Source records:

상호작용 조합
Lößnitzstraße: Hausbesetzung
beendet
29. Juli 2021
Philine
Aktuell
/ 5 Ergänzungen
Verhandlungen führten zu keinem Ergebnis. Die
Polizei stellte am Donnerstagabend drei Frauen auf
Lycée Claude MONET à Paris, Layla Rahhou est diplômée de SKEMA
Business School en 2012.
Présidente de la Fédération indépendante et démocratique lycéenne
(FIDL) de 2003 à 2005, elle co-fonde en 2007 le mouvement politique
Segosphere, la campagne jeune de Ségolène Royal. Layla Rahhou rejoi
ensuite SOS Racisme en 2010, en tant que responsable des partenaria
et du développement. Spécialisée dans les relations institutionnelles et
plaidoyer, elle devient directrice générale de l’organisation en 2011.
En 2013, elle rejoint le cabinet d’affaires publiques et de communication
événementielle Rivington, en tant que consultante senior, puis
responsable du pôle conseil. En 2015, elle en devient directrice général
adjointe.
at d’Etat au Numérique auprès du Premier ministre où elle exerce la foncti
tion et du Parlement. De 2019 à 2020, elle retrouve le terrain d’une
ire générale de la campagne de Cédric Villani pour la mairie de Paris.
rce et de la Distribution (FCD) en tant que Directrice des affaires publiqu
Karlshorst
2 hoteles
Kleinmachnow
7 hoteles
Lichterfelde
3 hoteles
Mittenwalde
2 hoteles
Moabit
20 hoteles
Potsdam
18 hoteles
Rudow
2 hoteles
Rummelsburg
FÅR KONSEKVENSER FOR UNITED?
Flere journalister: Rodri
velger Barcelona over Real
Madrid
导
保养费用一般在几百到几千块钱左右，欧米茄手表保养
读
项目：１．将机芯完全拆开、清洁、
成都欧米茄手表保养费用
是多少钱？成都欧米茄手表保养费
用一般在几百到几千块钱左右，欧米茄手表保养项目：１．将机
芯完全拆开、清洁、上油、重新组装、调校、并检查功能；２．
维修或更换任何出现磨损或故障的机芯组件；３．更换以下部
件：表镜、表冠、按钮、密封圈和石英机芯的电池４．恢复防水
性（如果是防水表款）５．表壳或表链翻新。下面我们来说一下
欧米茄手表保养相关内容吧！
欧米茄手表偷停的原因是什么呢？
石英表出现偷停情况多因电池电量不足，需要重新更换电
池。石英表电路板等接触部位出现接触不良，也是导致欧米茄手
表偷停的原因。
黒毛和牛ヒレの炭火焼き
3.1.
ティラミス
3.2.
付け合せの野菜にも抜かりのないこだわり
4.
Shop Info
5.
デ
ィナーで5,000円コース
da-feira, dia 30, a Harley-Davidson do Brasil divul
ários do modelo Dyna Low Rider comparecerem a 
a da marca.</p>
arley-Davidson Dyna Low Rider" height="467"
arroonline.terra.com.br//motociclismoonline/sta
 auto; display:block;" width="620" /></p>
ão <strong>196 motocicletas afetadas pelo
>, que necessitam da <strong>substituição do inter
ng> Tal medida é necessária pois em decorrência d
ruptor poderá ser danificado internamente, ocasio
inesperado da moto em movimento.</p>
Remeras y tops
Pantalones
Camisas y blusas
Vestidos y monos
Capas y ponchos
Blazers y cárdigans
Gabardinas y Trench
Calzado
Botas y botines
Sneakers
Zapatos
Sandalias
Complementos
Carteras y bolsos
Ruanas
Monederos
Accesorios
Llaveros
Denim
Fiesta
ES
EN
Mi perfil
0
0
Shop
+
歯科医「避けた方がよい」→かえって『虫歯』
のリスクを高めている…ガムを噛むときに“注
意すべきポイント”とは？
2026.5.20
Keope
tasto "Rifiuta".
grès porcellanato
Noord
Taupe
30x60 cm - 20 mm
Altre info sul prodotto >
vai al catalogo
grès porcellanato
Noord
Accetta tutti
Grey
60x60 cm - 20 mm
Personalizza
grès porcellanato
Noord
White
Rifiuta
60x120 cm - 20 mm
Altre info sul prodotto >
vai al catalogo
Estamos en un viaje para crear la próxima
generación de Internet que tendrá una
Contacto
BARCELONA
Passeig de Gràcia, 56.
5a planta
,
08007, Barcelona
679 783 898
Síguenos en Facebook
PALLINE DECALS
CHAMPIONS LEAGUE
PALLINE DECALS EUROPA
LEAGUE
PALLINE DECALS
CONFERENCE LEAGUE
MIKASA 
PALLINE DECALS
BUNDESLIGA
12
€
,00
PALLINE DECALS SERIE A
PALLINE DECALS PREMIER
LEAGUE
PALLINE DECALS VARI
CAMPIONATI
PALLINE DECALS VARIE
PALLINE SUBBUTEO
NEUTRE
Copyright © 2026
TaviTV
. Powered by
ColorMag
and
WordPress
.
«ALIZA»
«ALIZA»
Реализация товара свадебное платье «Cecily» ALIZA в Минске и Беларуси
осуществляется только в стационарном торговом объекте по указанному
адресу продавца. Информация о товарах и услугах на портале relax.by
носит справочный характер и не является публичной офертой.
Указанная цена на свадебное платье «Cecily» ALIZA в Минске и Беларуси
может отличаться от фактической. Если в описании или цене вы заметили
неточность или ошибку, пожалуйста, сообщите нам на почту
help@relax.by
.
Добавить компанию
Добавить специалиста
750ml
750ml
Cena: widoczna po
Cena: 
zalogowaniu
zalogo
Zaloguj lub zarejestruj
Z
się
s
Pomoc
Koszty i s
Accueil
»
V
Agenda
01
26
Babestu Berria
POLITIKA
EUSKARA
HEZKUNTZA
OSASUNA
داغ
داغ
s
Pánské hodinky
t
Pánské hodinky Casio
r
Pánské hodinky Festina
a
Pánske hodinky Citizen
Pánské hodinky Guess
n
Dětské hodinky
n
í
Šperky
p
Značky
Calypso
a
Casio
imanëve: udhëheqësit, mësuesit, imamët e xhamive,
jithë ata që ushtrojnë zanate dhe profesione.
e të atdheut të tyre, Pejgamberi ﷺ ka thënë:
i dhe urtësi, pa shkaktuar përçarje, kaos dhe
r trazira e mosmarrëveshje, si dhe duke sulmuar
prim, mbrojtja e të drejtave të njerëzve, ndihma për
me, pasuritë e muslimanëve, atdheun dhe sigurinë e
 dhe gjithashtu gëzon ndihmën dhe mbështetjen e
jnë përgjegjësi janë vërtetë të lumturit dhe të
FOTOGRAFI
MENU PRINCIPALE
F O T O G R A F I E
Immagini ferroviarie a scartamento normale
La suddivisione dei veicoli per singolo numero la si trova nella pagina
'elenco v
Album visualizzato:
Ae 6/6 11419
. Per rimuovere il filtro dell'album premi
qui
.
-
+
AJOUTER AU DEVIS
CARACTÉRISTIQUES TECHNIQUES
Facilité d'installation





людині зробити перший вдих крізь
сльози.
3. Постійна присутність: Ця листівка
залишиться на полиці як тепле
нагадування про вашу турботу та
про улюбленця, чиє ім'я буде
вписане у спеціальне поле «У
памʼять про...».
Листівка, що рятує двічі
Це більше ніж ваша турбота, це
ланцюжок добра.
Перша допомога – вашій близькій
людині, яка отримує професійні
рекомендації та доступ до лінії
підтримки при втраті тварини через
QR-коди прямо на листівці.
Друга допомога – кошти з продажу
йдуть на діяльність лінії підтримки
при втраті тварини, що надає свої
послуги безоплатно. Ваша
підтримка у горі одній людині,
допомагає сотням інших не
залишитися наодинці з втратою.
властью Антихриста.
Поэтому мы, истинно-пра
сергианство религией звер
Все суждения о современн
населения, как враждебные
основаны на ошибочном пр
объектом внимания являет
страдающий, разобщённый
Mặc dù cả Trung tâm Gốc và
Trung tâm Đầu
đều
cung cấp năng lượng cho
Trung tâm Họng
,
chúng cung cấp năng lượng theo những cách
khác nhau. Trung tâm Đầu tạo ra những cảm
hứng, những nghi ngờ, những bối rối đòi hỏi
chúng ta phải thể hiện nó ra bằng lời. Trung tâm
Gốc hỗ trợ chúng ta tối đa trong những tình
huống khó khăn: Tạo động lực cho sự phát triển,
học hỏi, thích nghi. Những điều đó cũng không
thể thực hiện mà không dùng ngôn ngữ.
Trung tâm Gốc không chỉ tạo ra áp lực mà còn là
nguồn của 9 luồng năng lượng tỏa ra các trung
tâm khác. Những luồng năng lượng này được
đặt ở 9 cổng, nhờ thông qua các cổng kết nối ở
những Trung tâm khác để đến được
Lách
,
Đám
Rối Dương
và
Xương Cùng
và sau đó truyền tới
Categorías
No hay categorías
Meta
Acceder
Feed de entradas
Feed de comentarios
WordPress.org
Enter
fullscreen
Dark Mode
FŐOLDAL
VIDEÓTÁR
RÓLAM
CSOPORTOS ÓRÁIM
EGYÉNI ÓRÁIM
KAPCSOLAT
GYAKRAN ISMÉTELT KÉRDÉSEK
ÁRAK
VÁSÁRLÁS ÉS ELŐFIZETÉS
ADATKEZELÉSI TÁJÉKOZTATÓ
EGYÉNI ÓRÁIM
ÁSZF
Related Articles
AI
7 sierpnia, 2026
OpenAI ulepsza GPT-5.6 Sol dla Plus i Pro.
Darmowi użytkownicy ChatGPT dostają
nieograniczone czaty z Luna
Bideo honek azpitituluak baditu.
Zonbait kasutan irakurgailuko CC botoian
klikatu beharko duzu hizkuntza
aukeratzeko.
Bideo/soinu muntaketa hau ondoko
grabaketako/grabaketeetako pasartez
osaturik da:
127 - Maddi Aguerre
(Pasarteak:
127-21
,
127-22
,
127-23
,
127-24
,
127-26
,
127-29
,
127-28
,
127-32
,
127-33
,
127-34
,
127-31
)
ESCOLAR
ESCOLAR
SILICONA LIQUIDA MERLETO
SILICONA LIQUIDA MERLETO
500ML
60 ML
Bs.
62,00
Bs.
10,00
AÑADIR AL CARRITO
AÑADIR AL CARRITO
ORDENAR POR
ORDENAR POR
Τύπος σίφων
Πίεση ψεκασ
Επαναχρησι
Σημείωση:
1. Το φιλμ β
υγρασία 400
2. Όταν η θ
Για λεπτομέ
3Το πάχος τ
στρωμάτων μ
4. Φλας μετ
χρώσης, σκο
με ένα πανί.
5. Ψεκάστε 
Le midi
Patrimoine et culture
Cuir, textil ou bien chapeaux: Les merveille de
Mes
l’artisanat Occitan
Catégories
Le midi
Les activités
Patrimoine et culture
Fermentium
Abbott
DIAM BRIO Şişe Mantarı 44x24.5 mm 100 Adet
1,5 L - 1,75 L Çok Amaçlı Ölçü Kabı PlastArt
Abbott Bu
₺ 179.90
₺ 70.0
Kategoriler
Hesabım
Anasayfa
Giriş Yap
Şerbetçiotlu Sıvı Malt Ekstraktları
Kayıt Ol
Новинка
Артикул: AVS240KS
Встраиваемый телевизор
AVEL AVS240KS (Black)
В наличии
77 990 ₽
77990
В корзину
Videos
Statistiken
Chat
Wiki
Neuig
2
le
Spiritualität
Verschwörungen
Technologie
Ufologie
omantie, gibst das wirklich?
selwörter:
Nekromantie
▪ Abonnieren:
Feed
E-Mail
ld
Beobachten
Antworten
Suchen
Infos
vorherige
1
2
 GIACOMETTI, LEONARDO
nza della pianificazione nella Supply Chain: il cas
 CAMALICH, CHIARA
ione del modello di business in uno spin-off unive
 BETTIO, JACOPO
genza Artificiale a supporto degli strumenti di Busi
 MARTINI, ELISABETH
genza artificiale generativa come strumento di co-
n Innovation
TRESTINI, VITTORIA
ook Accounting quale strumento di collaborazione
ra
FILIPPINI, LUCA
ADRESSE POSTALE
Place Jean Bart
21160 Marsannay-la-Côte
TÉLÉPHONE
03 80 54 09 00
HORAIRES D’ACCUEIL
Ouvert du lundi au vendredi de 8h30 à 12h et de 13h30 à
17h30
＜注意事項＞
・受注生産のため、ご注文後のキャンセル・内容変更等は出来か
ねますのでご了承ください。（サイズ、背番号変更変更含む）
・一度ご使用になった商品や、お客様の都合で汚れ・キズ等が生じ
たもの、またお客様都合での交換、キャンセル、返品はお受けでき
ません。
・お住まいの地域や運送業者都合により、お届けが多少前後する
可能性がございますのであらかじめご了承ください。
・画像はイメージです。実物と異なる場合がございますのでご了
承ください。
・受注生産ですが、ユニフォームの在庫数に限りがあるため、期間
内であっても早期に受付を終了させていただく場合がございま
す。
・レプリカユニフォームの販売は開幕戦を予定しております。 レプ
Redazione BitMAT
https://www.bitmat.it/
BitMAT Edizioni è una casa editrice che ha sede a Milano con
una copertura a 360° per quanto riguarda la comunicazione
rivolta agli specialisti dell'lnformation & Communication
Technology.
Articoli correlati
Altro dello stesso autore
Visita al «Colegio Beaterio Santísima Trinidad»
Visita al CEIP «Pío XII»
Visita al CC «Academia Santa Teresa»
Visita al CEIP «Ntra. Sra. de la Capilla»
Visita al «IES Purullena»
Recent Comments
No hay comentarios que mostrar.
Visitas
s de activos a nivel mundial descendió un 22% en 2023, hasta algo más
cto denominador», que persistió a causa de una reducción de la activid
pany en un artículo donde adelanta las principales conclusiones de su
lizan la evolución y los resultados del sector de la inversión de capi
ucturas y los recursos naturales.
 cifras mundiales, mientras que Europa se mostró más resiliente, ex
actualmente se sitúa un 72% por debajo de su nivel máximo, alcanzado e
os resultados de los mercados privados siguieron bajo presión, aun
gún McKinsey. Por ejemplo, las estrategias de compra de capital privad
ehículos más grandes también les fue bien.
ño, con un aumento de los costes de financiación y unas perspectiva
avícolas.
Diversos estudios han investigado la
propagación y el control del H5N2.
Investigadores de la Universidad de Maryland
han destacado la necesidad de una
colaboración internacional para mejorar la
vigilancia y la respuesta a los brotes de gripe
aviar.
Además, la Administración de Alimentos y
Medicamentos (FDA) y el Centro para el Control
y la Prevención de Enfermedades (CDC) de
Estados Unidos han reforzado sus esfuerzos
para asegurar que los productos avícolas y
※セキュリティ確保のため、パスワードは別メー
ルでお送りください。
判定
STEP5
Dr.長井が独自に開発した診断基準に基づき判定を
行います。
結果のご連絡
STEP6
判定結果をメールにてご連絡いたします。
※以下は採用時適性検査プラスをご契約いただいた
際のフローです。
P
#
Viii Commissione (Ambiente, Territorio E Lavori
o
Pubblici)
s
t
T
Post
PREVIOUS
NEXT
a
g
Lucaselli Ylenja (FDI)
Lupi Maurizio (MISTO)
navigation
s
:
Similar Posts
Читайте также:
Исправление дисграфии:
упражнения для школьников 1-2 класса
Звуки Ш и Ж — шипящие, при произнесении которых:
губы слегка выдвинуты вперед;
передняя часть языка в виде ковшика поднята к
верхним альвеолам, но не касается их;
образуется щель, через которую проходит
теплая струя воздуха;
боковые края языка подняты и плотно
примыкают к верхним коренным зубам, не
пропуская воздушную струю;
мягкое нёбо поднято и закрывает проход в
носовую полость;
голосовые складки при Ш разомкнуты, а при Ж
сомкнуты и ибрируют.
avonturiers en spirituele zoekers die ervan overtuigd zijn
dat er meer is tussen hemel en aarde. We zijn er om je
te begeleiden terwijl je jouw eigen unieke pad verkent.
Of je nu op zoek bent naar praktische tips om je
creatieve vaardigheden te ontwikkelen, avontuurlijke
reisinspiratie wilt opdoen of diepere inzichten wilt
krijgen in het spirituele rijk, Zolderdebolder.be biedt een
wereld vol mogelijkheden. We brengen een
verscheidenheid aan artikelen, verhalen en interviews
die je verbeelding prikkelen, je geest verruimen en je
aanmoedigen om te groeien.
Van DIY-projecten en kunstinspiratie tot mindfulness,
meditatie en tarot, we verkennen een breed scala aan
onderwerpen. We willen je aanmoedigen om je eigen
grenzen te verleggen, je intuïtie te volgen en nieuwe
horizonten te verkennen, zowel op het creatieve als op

> _Problem to work on_: Every line of the entries above that holds "верхним" should be copied out.

> _Answer to this problem_:
верхним альвеолам, но не касается их;
примыкают к верхним коренным зубам, не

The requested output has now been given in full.